Brusquement je pris une décision dont j'ignorais le rapport...
- Je veux changer de garde-robe.
- Pourquoi ?
- Je veux du noir... que du noir.
Troublée, elle me sourit... mais quelque chose dans son regard avait changé... elle semblait affectée par ma décision.
- Tu ne veux pas du bleu?
- Non.
- Ce... ce n'est plus ta couleur préférée.
- Haïs.
- Pourquoi tu cites ton prénom ?
- Le dreadlocks il s'appelait Haïs... c'est bien cela ?
Sous l'effet de la surprise, elle laissa tomber le flacon de comprimé qu'elle s'apprêtait à m'administrer... elle se ressaisit des secondes après.

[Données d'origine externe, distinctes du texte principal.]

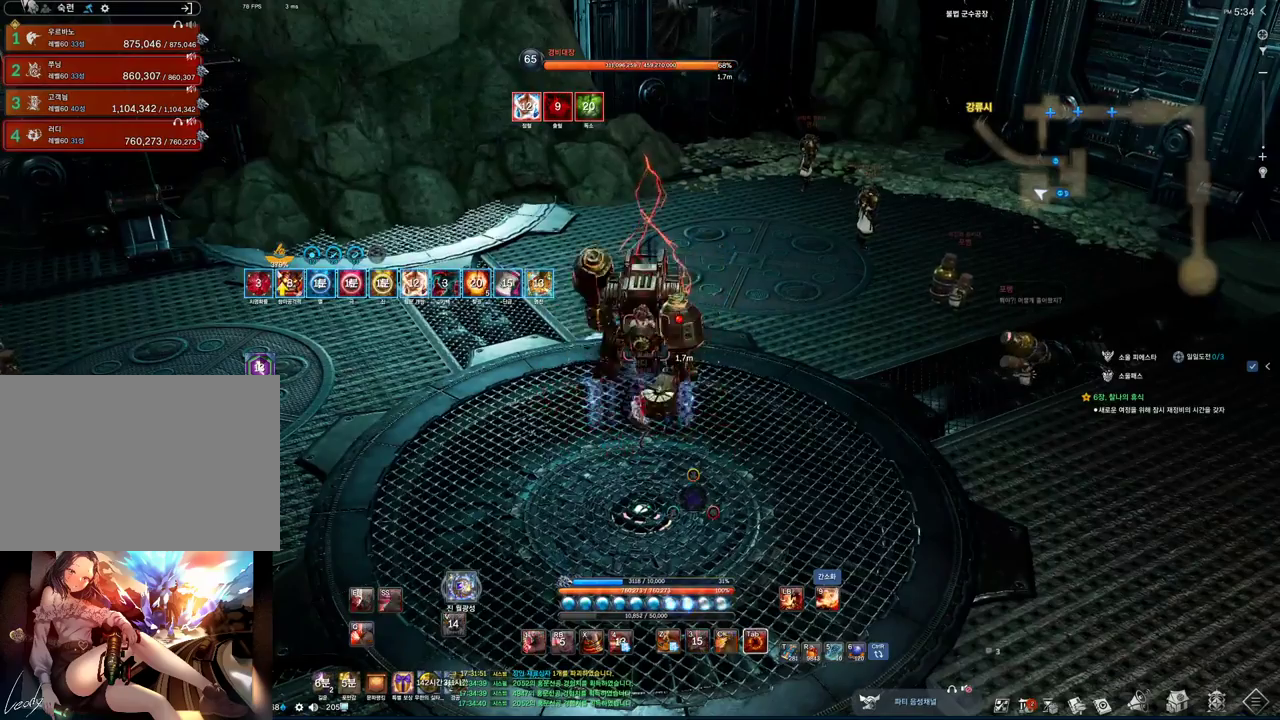
{"keys": ["f"], "mouse": [], "events": [[33, "tab", "down"], [200, "2", "down"], [200, "tab", "up"], [300, "2", "up"], [467, "f", "down"]]}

- Tu as encore fouillé dans mes affaires?
- Alors
- Tiens tes comprimés.
- Je n'en veux pas.
Elle soupira..
- Arrêtes de faire le gamin Kereem.
- Tu m'appelles rarement Kereem... Tu trompais papa ? Haïs c'était qui ? Quel rapport qu'il a avec moi... pourquoi je porte le prénom d'un demon qui hante mes nuits et mes rêves.
- Ça suffit Haïs... ça suffit.
Elle sortit de la chambre en claquant presque la porte . Sous l'effet de la colère, j'envoyai valser le verre d'eau déposé sur ma table de chevet ! La coulée de l'eau me fit sourire...un sourire qui m'effrayait moi-même.